Figure 4: Impact of progressive training stages on accuracy rewards, training stability, and benchmark performance.
Ablation and In-depth Analysis
Ablation studies confirm the necessity of each training stage, with the removal of Stage 2 causing the largest performance drop (9.4%), underscoring the importance of explicit spatial understanding. Multimodal diversity is critical, as exclusion of single-image and multi-view data results in a 16.4% loss. Chain-of-thought reasoning consistently yields performance gains and improved training stability.
Semantic entropy analysis reveals that uncertainty increases during perceptual and understanding stages, then decreases during reinforcement learning, indicating a transition from exploration to reasoning convergence.

Figure 5: Ablation paper results, quantifying the contribution of each training component.
Figure 6: Visual attention comparison between SpatialLadder and Qwen2.5-VL-3B, showing more precise, object-centric attention in SpatialLadder.
Qualitative analysis demonstrates that hierarchical reasoning structures emerge naturally from perceptual foundations, with the model exhibiting self-verification and error correction mechanisms.

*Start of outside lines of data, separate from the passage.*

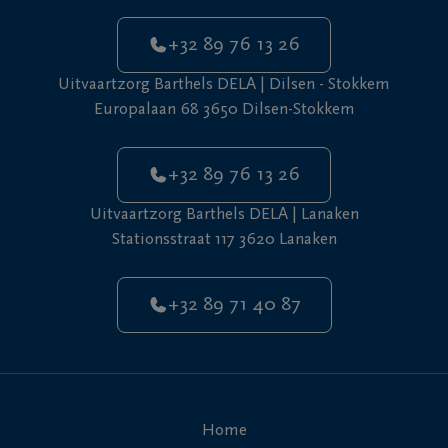
+32 89 76 13 26
Uitvaartzorg Barthels DELA | Dilsen - Stokkem
Europalaan 68 3650 Dilsen-Stokkem
+32 89 76 13 26
Uitvaartzorg Barthels DELA | Lanaken
Stationsstraat 117 3620 Lanaken
+32 89 71 40 87
Home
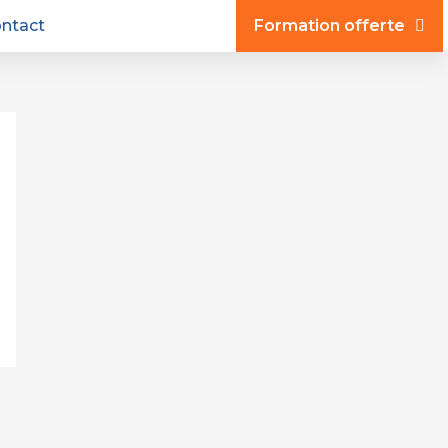
ntact
Formation offerte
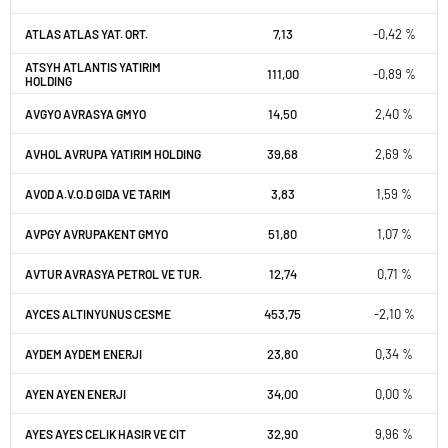
7,13
-0,42 %
ATLAS ATLAS YAT. ORT.
ATSYH ATLANTIS YATIRIM
111,00
-0,89 %
HOLDING
14,50
2,40 %
AVGYO AVRASYA GMYO
39,68
2,69 %
AVHOL AVRUPA YATIRIM HOLDING
3,83
1,59 %
AVOD A.V.O.D GIDA VE TARIM
51,80
1,07 %
AVPGY AVRUPAKENT GMYO
12,74
0,71 %
AVTUR AVRASYA PETROL VE TUR.
453,75
-2,10 %
AYCES ALTINYUNUS CESME
23,80
0,34 %
AYDEM AYDEM ENERJI
34,00
0,00 %
AYEN AYEN ENERJI
32,90
9,96 %
AYES AYES CELIK HASIR VE CIT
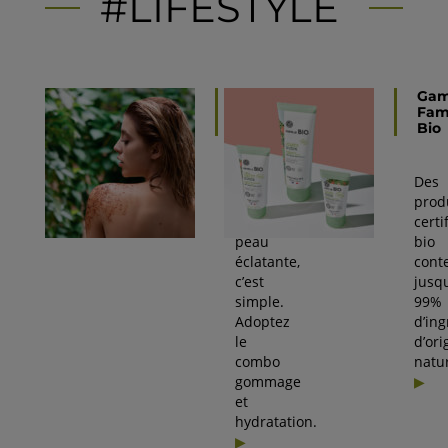
#LIFESTYLE
Faire
Ga
peau
Fami
neuve
Bio
Pour
Des
avoir
prod
une
certi
peau
bio
éclatante,
cont
c’est
jusq
simple.
99%
Adoptez
d’ing
le
d’ori
combo
natur
gommage
et
hydratation.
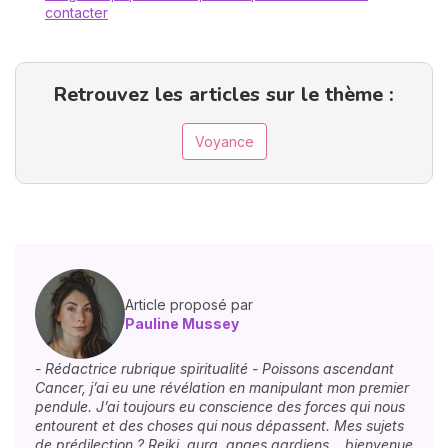
contacter
Retrouvez les articles sur le thème :
Voyance
Article proposé par
Pauline Mussey
- Rédactrice rubrique spiritualité - Poissons ascendant
Cancer, j’ai eu une révélation en manipulant mon premier
pendule. J’ai toujours eu conscience des forces qui nous
entourent et des choses qui nous dépassent. Mes sujets
de prédilection ? Reiki, aura, anges gardiens… bienvenue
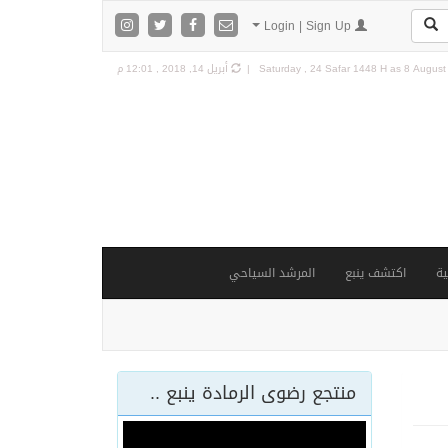
Login | Sign Up
8 August 
Saturday , 24 Safar 1448 H as
أبريل 14, 2018 , 12:01 م
ة
اكتشف ينبع
المرشد السياحي
منتجع رضوى الرمادة ينبع ..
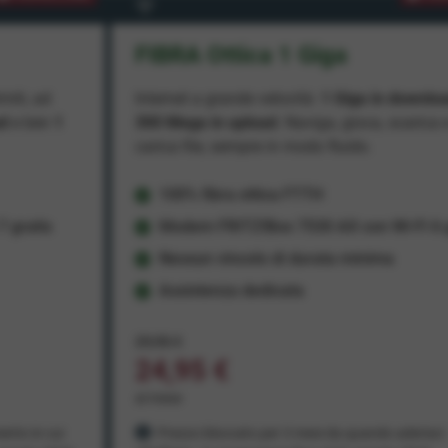
FIBRA Ottica 1 Giga
miti, ad
Internet a grande velocità:
1 Giga in downlo
ad
e ben
1
300 Mega in upload
. Naviga, gioca, scarica 
carica file, sempre in modo fluido.
100% fibra ottica FTTH
 gratis
Modem FRITZ!Box 7530 AX con Wi-Fi 6 g
Nessun vincolo di durata minima
Assistenza dedicata
29,95 €
24,95 €
al mese
ento in cui
Prezzo bloccato per 3 mesi da quando aderisci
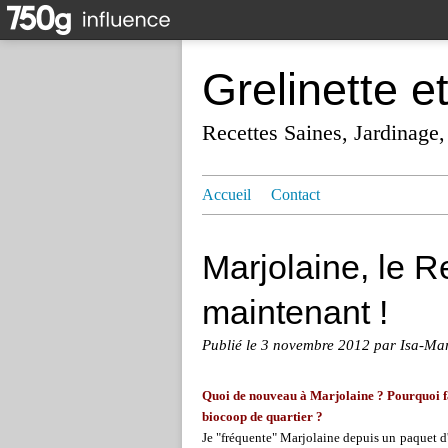
Grelinette e
Recettes Saines, Jardinage,
Accueil
Contact
Marjolaine, le R
maintenant !
Publié le
3 novembre 2012
par Isa-Ma
Quoi de nouveau à Marjolaine ? Pourquoi fau
biocoop de quartier ?
Je "fréquente" Marjolaine depuis un paquet d'a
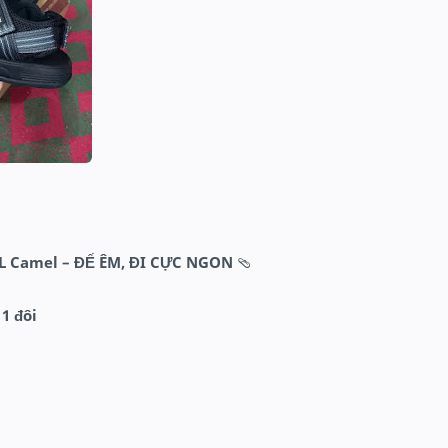
AL
Camel
– ĐẾ ÊM, ĐI CỰC NGON
🩴
 1 đôi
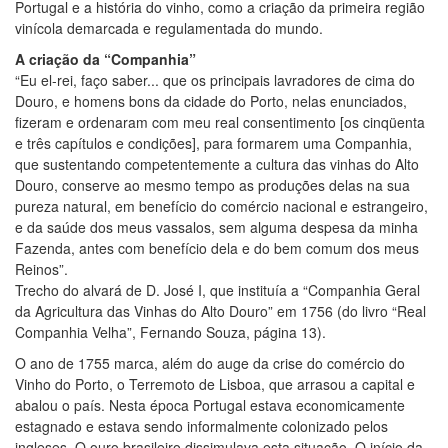
Portugal e a história do vinho, como a criação da primeira região
vinícola demarcada e regulamentada do mundo.
A criação da “Companhia”
“Eu el-rei, faço saber... que os principais lavradores de cima do
Douro, e homens bons da cidade do Porto, nelas enunciados,
fizeram e ordenaram com meu real consentimento [os cinqüenta
e três capítulos e condições], para formarem uma Companhia,
que sustentando competentemente a cultura das vinhas do Alto
Douro, conserve ao mesmo tempo as produções delas na sua
pureza natural, em benefício do comércio nacional e estrangeiro,
e da saúde dos meus vassalos, sem alguma despesa da minha
Fazenda, antes com benefício dela e do bem comum dos meus
Reinos”.
Trecho do alvará de D. José I, que instituía a “Companhia Geral
da Agricultura das Vinhas do Alto Douro” em 1756 (do livro “Real
Companhia Velha”, Fernando Souza, página 13).
O ano de 1755 marca, além do auge da crise do comércio do
Vinho do Porto, o Terremoto de Lisboa, que arrasou a capital e
abalou o país. Nesta época Portugal estava economicamente
estagnado e estava sendo informalmente colonizado pelos
ingleses. O ouro brasileiro dissimulava esta situação. O início da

Figure 7: Hierarchical reasoning process demonstration in SpatialLadder, illustrating structured spatial cognition.
Scaling and Dataset Efficiency
SpatialLadder-26k achieves superior performance with significantly fewer samples compared to prior datasets, validating the efficacy of strategic dataset curation and progressive training. Scaling analysis indicates that performance continues to improve with increased dataset size, without saturation at current scales.

Figure 8: Dataset scaling analysis across spatial reasoning benchmarks, demonstrating consistent performance gains with increased data.
Implementation Considerations
SpatialLadder is implemented using Qwen2.5-VL-3B as the base model, with training conducted on a 4 × NVIDIA A6000 GPU cluster. Stages 1 and 2 utilize supervised fine-tuning, while Stage 3 employs GRPO via the VLM-R1 framework. The reward function integrates both format and accuracy components, with chain-of-thought reasoning enforced through prompt engineering. The approach is computationally efficient, achieving strong results with a relatively small model and dataset.
Implications and Future Directions
SpatialLadder establishes a new paradigm for spatial reasoning in VLMs, demonstrating that progressive, hierarchical training is essential for robust spatial intelligence. The methodology is broadly applicable to domains requiring spatial understanding, including robotics, autonomous navigation, and embodied AI. Future work should explore scaling to larger models, expanding dataset diversity, and developing adaptive training frameworks that dynamically adjust learning sequences. Validation in real-world applications will further elucidate the practical impact of progressive spatial learning.
Conclusion
SpatialLadder addresses the perception–reasoning gap in VLMs by introducing a comprehensive dataset and a three-stage progressive training framework. The approach yields substantial improvements in spatial reasoning performance and generalization, validated through extensive experiments and ablation studies. The results demonstrate that hierarchical, curriculum-based training is critical for developing genuine spatial intelligence in VLMs, providing a foundation for future research in spatially-aware AI systems.